Opening a home bakery is much easier than opening a bakery at a retail location. You will save thousands of dollars on an expensive commercial location, and you’ll need fewer items to start up your business. Home bakeries are actually an ideal way to test the water before you jump into a full-scale bakery operation.
The first thing to do is determine where you would sell, and what you would sell. If there is a farmer’s market near you, that’s a good place to start. Small coffee shops and restaurants are also great places to ask. Bring a hearty portion of samples of your best baked goods and give them away for free in exchange for a chance to talk to the owner and see if they would consider selling your wares. They will probably ask you if you have a business license and a health permit — say you don’t yet, but that you are confirming that there is enough of a market to make it worth getting the license and permit. This is true because that’s the next thing to do.

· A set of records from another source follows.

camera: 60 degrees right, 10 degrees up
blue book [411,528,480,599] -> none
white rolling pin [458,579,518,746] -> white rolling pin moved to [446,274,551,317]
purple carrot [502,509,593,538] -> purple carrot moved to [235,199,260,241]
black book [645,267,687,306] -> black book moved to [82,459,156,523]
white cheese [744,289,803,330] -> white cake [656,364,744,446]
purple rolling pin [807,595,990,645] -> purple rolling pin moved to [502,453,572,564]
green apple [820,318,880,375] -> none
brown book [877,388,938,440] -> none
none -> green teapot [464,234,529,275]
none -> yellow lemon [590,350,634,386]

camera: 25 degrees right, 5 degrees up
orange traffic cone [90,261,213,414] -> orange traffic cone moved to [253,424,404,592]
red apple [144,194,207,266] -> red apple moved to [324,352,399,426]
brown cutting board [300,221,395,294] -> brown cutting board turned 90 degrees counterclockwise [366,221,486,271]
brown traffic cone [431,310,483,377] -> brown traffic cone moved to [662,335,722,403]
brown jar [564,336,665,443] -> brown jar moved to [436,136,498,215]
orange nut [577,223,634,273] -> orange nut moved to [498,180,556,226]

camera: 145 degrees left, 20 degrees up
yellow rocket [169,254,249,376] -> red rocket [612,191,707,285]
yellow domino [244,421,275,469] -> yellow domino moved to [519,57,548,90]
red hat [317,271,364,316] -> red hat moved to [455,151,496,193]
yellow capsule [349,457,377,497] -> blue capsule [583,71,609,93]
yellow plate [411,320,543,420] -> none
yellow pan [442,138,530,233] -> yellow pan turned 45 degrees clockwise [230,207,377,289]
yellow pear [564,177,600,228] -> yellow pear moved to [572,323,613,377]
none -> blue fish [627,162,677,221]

Getting a business license will require a trip to your town hall. First, you should pick a name for your business and get an Employer ID Number, which you can do online in about ten minutes. To pick a name, make sure no one in your state is using the name you want, and that no one in the US is using the name you want and has a trademark on it. After you’ve gotten your business license, go get a business checking accountclick here to investigate.
Getting a health permit is a bigger task. You may be able to get around it depending on where you live, but really the proper way to start your home bakery is to be fully legit according to local law. Doing anything less could create serious, expensive problems later on. So find out what it will take to get your health permit and then go do it.
Now that you’re legal, you can go back to the coffee shop and restaurant owners and get real commitments from them. After that, you need to make your family kitchen into a little bakery. Most people end up separating what they use for their bakery from what they use for their own cooking. So if you have a closet that can be used for your bakery inventory — dry goods, packing materials, order forms and your accounting books — get that set up so you are ready to start fulfilling orders.
The next step is to balance out the life of your bakery within the life of your home. This is a fine art — what are you going to do if you have dozens of Thanksgiving orders to fill, and you are still having twelve people over for a family Thanksgiving? Some things will have to give. Many home bakers designate a few nights a week of eating out, just so they can have their kitchen to themselves. And almost anyone, after they’ve had a few successful years, ultimately moves their bakery out of their kitchen.